■ Job
Reproduce, word for word, the stretch of the records from the line containing "genus: Rosa" through the final line.

■ Task input
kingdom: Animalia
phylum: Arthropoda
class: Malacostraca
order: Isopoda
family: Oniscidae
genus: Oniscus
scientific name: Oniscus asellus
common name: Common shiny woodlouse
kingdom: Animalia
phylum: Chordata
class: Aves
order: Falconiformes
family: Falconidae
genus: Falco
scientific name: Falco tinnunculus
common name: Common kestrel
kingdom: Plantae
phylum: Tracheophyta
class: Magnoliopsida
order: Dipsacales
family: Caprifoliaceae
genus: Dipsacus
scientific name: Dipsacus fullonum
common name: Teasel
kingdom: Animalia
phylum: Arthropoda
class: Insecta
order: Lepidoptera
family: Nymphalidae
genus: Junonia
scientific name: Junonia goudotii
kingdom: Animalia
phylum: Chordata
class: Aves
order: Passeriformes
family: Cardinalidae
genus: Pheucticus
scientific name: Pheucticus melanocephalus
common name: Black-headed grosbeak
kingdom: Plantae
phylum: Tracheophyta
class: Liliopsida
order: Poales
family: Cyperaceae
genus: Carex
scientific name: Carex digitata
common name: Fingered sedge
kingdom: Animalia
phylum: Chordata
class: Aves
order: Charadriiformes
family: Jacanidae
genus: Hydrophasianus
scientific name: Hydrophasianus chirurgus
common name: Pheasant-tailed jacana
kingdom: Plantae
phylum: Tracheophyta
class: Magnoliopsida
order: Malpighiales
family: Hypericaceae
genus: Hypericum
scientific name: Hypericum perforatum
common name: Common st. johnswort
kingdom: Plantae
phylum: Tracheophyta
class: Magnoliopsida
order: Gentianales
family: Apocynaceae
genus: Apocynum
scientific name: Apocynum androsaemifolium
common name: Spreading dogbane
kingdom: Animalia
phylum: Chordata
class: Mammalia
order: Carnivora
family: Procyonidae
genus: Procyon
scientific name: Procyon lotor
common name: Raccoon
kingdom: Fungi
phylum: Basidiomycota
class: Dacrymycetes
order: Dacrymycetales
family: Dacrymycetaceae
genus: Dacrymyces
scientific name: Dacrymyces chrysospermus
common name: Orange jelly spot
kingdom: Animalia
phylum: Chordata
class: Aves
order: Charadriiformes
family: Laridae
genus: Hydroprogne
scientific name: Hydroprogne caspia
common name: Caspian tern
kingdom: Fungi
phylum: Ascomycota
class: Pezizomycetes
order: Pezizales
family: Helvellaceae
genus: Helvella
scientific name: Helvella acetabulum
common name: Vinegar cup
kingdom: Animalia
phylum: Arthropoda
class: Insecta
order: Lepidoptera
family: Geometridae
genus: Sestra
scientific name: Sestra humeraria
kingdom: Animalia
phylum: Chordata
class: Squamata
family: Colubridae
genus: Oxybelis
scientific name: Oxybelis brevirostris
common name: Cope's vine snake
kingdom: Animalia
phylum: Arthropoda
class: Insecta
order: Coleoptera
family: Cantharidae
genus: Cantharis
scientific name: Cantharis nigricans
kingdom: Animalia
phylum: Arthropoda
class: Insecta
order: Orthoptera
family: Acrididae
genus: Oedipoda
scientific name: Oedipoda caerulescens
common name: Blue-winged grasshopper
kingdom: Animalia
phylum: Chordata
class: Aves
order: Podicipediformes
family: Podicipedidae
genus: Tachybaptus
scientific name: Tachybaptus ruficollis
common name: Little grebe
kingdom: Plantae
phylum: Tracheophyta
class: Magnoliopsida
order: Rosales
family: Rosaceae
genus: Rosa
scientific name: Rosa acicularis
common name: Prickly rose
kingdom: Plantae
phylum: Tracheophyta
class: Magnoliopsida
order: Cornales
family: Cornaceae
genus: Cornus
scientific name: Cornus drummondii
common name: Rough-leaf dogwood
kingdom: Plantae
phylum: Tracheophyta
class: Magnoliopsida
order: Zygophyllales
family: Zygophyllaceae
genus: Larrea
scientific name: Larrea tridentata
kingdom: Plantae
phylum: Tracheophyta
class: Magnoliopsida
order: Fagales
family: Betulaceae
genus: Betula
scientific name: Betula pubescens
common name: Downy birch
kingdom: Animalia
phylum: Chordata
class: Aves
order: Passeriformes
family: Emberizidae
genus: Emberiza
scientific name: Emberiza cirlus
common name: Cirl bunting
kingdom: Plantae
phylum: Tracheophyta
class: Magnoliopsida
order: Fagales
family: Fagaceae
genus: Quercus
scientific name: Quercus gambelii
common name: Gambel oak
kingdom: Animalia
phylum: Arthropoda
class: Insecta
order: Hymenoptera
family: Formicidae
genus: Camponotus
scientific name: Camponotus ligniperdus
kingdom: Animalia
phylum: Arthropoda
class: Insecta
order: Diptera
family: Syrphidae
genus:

■ Result
genus: Rosa
scientific name: Rosa acicularis
common name: Prickly rose
kingdom: Plantae
phylum: Tracheophyta
class: Magnoliopsida
order: Cornales
family: Cornaceae
genus: Cornus
scientific name: Cornus drummondii
common name: Rough-leaf dogwood
kingdom: Plantae
phylum: Tracheophyta
class: Magnoliopsida
order: Zygophyllales
family: Zygophyllaceae
genus: Larrea
scientific name: Larrea tridentata
kingdom: Plantae
phylum: Tracheophyta
class: Magnoliopsida
order: Fagales
family: Betulaceae
genus: Betula
scientific name: Betula pubescens
common name: Downy birch
kingdom: Animalia
phylum: Chordata
class: Aves
order: Passeriformes
family: Emberizidae
genus: Emberiza
scientific name: Emberiza cirlus
common name: Cirl bunting
kingdom: Plantae
phylum: Tracheophyta
class: Magnoliopsida
order: Fagales
family: Fagaceae
genus: Quercus
scientific name: Quercus gambelii
common name: Gambel oak
kingdom: Animalia
phylum: Arthropoda
class: Insecta
order: Hymenoptera
family: Formicidae
genus: Camponotus
scientific name: Camponotus ligniperdus
kingdom: Animalia
phylum: Arthropoda
class: Insecta
order: Diptera
family: Syrphidae
genus:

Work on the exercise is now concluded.